![symbiotic Caption](http://www.planet-mag.com/blog/wp-content/uploads/symbiotic.jpg)
Symbiotic Interlock, Chicago. By Meta-Territory_Studio (Daekwon Park).
![utopia_title utopia title Utopia Forever](http://www.planet-mag.com/blog/wp-content/uploads/utopia_title.jpg)
Earlier this summer, at a city council meeting in Cupertino, California, Steve Jobs unveiled a surprisingly static rendering for the new Apple corporate headquarters. It showed an big, glass donut-shaped building set down in a lush, edenic garden. (Perhaps some of the company’s gifted product designers can be brought on board to assist.) It was a textbook example of old-school utopian architecture, a gleaming, geometric structure sheltering a privileged, self-sustaining community. And it was strangely backward-looking, reminiscent of happy utopian visions from the 1960’s, like Buckminster Fuller’s domes, that expressed an unquestioning faith in the power of technology.
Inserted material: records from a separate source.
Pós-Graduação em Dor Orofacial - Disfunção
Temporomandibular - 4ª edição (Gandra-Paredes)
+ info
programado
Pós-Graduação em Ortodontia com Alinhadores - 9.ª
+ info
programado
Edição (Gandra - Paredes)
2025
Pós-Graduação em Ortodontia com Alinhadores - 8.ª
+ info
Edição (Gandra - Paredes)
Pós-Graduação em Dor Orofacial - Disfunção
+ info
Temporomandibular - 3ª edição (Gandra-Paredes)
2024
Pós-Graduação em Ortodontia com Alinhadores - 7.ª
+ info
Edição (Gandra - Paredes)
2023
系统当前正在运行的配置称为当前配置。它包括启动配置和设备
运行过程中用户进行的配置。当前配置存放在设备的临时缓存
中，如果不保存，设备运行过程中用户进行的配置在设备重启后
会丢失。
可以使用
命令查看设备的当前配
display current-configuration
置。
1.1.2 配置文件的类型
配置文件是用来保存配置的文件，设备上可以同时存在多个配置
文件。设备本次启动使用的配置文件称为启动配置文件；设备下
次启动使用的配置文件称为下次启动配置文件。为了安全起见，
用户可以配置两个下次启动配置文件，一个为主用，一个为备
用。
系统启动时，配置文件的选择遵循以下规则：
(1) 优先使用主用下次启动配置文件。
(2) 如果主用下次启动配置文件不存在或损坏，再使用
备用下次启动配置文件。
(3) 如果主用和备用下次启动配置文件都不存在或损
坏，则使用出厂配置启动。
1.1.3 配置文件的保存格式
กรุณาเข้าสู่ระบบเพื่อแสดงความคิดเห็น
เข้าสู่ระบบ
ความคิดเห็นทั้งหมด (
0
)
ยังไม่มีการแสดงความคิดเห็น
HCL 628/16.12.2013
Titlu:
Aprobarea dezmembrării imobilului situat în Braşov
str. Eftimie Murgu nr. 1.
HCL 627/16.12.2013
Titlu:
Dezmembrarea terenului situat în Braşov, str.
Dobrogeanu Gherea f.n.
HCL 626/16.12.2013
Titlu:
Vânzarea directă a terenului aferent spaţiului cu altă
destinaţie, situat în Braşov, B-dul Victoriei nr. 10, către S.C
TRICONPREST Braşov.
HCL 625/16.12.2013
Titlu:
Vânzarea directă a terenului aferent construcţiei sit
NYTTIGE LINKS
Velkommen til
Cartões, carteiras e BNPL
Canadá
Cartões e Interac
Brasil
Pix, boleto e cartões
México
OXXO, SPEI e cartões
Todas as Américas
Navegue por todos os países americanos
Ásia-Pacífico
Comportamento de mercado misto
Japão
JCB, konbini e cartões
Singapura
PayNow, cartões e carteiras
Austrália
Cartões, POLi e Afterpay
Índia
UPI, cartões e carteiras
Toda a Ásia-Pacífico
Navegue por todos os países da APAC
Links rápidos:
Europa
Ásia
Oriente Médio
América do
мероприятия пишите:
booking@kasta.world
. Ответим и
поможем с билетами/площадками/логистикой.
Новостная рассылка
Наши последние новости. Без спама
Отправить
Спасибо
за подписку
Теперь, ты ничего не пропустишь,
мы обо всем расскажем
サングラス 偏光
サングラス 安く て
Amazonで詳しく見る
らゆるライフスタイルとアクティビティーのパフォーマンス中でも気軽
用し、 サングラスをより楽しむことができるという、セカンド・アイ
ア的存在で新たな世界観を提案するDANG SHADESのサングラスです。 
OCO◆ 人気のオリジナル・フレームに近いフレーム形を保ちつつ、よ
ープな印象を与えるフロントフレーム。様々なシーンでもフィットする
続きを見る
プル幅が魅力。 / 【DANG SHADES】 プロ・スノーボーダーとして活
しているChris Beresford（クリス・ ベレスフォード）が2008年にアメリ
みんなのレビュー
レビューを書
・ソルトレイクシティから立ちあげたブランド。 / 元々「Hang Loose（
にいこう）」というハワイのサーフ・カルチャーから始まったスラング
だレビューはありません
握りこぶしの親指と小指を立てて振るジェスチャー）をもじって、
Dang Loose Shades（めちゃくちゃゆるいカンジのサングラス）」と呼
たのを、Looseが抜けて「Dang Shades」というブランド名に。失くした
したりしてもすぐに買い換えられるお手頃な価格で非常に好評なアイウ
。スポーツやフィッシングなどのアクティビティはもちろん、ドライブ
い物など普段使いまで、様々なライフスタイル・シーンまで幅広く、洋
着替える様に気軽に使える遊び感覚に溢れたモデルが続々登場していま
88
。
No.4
The new book “Utopia Forever,” which collects contemporary designs, both buildable and far-from-buildable, for future cities and landscapes, offers a far more ominous view. These are visions of a world where nature and technology are locked in continual battle, with nature more likely to come out on top. Now that we’re experiencing the first rattlings of global warming, troubled by extreme weather and dwindling natural resources, we’re more aware of the brute power embodied in earth, air and water. So the new utopias don’t offer blueprints for ideal communities so much as fundamental propositions for survival. Some are vessels floating above or sunk beneath rising oceans.